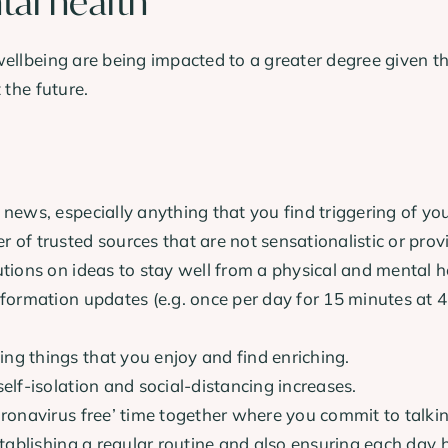
tal health
wellbeing are being impacted to a greater degree given t
 the future.
 news, especially anything that you find triggering of you
 of trusted sources that are not sensationalistic or prov
utions on ideas to stay well from a physical and mental h
nformation updates (e.g. once per day for 15 minutes at 
ng things that you enjoy and find enriching.
elf-isolation and social-distancing increases.
oronavirus free’ time together where you commit to talki
establishing a regular routine and also ensuring each day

====

| What is expected |
Each entry above should be copied exactly. The pictures should not.

| Answer for the task |
tal health
wellbeing are being impacted to a greater degree given t
 the future.
 news, especially anything that you find triggering of you
 of trusted sources that are not sensationalistic or prov
utions on ideas to stay well from a physical and mental h
nformation updates (e.g. once per day for 15 minutes at 
ng things that you enjoy and find enriching.
elf-isolation and social-distancing increases.
oronavirus free’ time together where you commit to talki
establishing a regular routine and also ensuring each day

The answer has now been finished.